De doodstraf
De Catechismus van de Katholieke Kerk zegt: De
traditionele leer van de kerk sluit niet uit, als de identiteit en de
verantwoordelijkheid van de schuldige voldoende zijn vastgesteld, dat de
toevlucht wordt genomen tot de doodstraf, als dat de enige mogelijke weg is om
mensenlevens effectief te beschermen tegen onrechtmatige aanvallers (2267).
Deze stelling gaat ervan uit dat de identiteit en aansprakelijkheid van de
werkelijk schuldige partij onomstotelijk moeten vaststaan. Maar de doodstraf is
geen absoluut recht van de staat, zoals dat bij het geval van verdediging van
het recht op leven van de onschuldigen wel aan de orde is. In dat geval is het
altijd immoreel doelbewust het leven van een onschuldige persoon te beeindigen,
zoals in het geval van abortus of euthanasie. Paus Johannes Paulus II heeft
ondubbelzinnig in zijn pauselijke encycliek Evangelium vitae (Evangelie van
leven) gezegd: Met de autoriteit die Christus aan Petrus en zijn opvolgers
heeft gegeven
verklaar ik daarom dat het directe en vrijwillige doden van een
onschuldig menselijk wezen altijd een ernstig zedelijk vergrijp is (57).

Als je de onschuldige nooit doelbewust mag doden, hoe zit
dat dan met de schuldige? In navolging van St. Thomas van Aquino bevestigen de
catechismus en de paus dat legitieme verdediging niet alleen een recht is, maar
voor mensen die verantwoordelijk zijn voor het leven van anderen zelfs een
plicht kan zijn. Helaas kun je soms de gewelddadige actie van een onrechtmatige
aanvaller alleen maar voorkomen door dodelijk geweld te gebruiken, zoals een
politieman in functie of een soldaat in oorlogstijd. Maar de zeer belangrijke
beperking is volgens de catechismus: Als echter onbloedige middelen volstaan
om de veiligheid van personen te verdedigen en te beschermen tegen de
aanvaller, moet de overheid zich beperken tot deze middelen (2267).

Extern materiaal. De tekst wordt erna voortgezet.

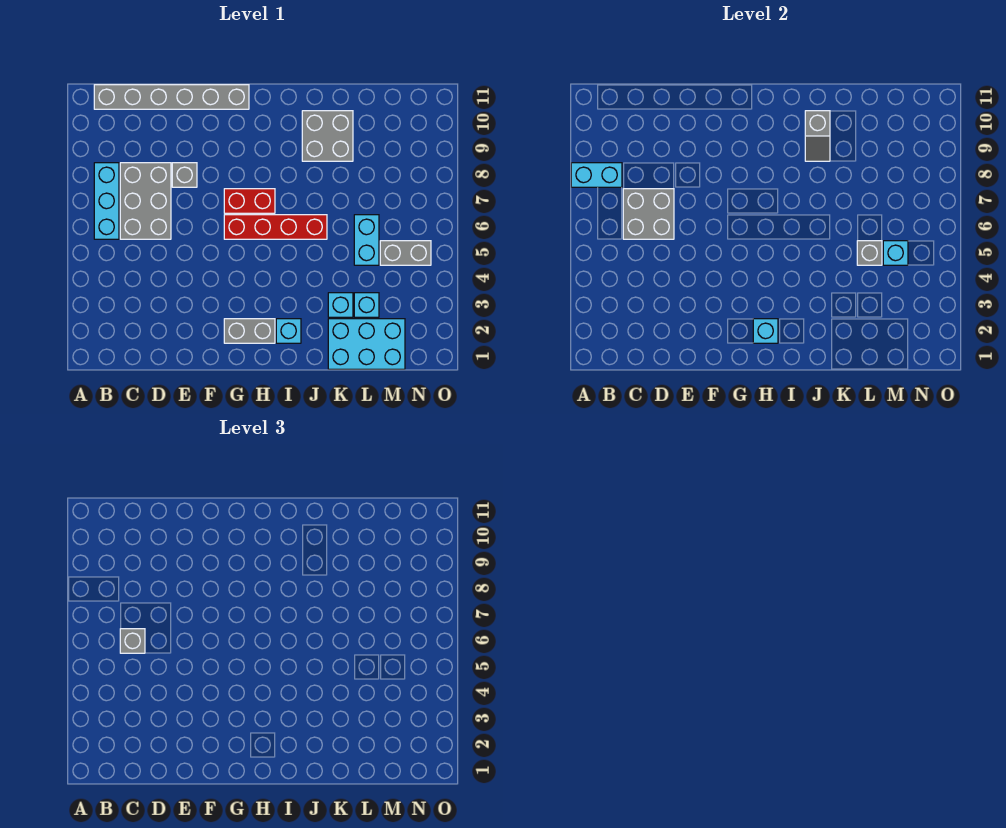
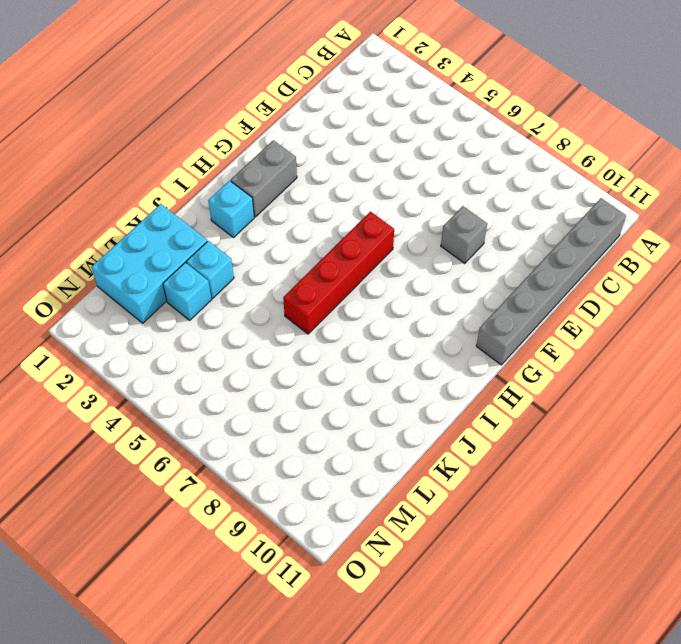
none -> cyan 1x3 brick [94,163,119,239]
none -> grey 2x3 brick [120,163,171,239]
none -> red 1x2 brick [224,189,275,213]

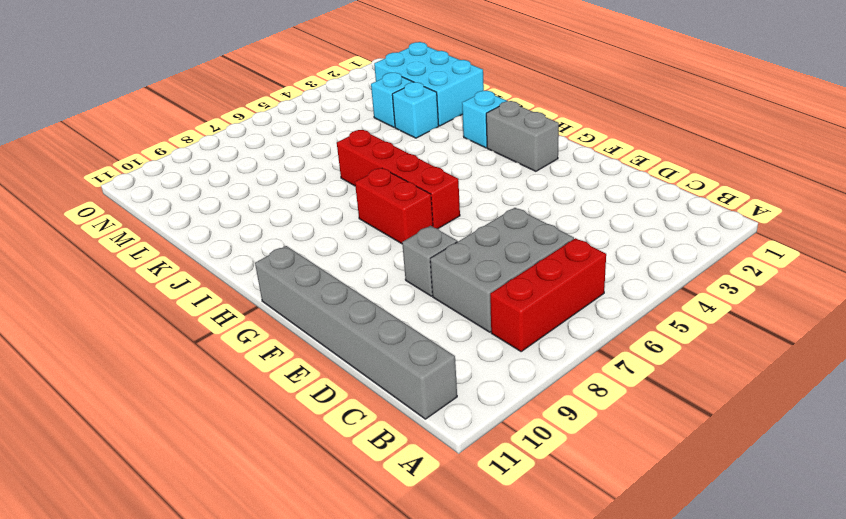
red 1x3 brick [490,238,606,351] -> cyan 1x3 brick [94,163,119,239]
none -> grey 2x2 brick [302,111,353,161]
none -> cyan 1x2 brick [354,215,379,265]
none -> grey 1x2 brick [380,241,431,265]

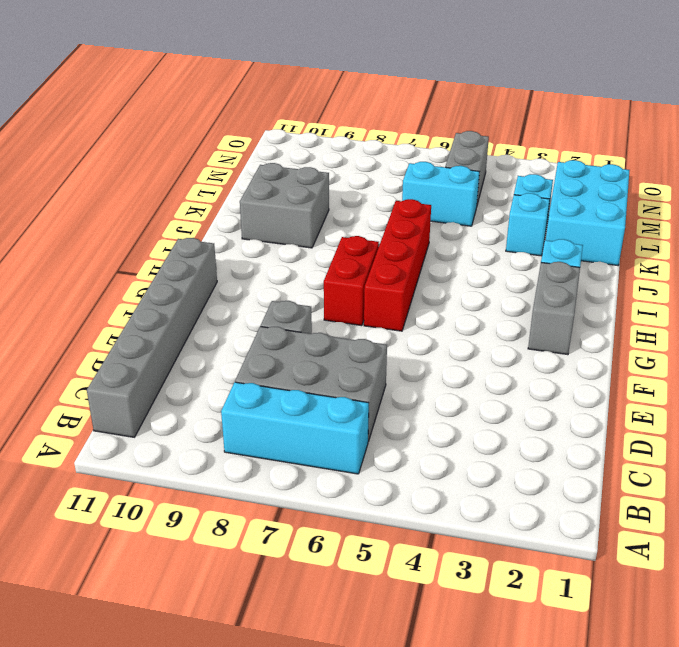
none -> cyan 1x2 brick [571,163,622,187]
none -> grey 2x2 brick [623,189,674,239]
none -> cyan 1x1 brick [753,319,778,343]

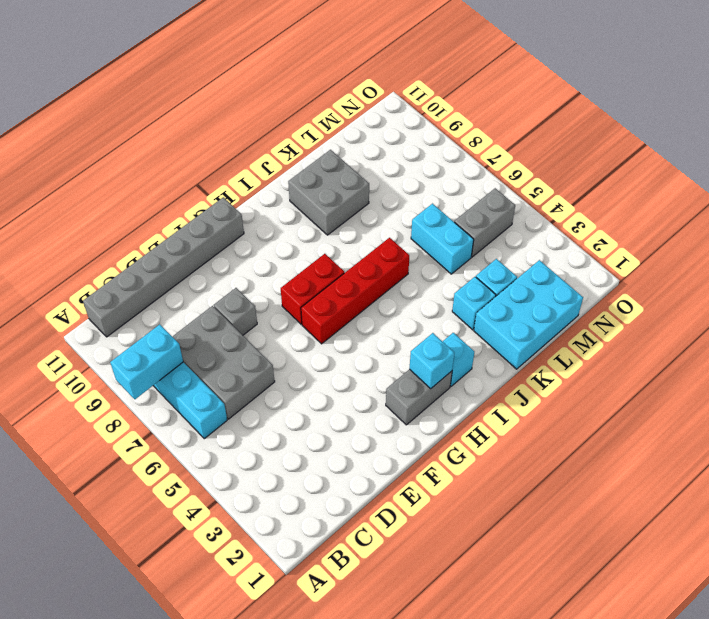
none -> grey 2x2 brick [623,189,674,239]
none -> grey 1x2 slope [805,111,830,161]
none -> grey 1x1 brick [857,241,882,265]

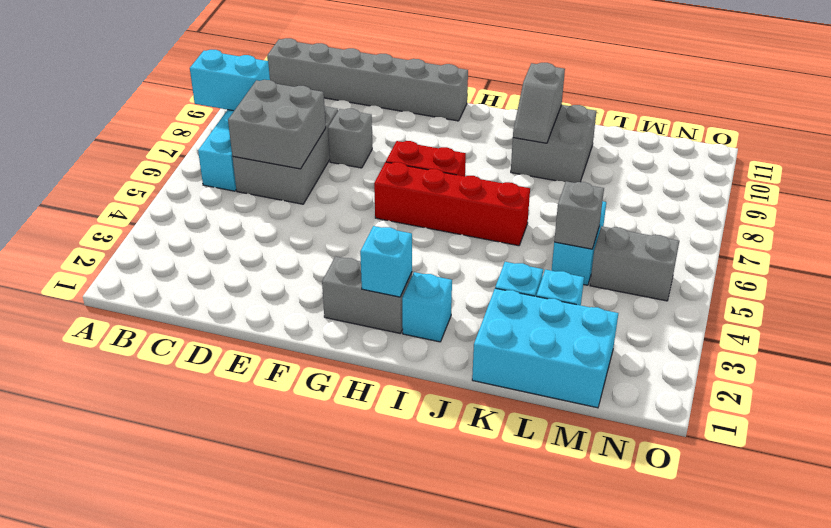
none -> cyan 1x1 brick [883,241,908,265]
none -> grey 1x1 brick [120,629,145,653]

Wat betekent dit allemaal? De Kerk leert dat de staat het
recht bezit om de doodstraf op te leggen, maar dat recht niet onbeperkt of onbelemmerd
mag uitoefenen. Omdat de staat tegenwoordig misdaad effectief kan voorkomen
door de overtreder tegen te houden zonder gebruik van dodelijk geweld, zijn
volgens de catechismus: de gevallen waarin het absoluut noodzakelijk is de
schuldige te doen zeer zeldzaam geworden, als men al niet mag zeggen, dat ze
praktisch niet voorkomen (2267). Deze strenge restrictie op de toepassing van
de doodstraf is geworteld in het feit dat straf niet is bedoeld als
wraakneming, maar als een herstel van de rechtvaardigheid, afschrikking en
mogelijke rehabilitatie. De bekering van de misdadiger is een aspect dat niet
vaak in het publieke debat over de doodstraf naar voren komt.
Hoe zit het nu met terroristen? Op grond van belangrijke
bewijzen, argumenten en logische redenaties is er veel voor te zeggen dat je in
dit geval een beroep mag doen op de regels van een rechtvaardige oorlog. Dit
zou betekenen dat je terroristen voor een militair tribunaal zou kunnen
veroordelen als vijandige strijders. De gedachte hierachter is dat een
terrorist in oorlog is met de in veel gevallen niet-strijdende burgerbevolking.
Degenen die de aanslagen op het World Trade Center op 11 september 2001 hebben
gepleegd, zijn dus geen gewone misdadigers, maar oorlogsmisdadigers.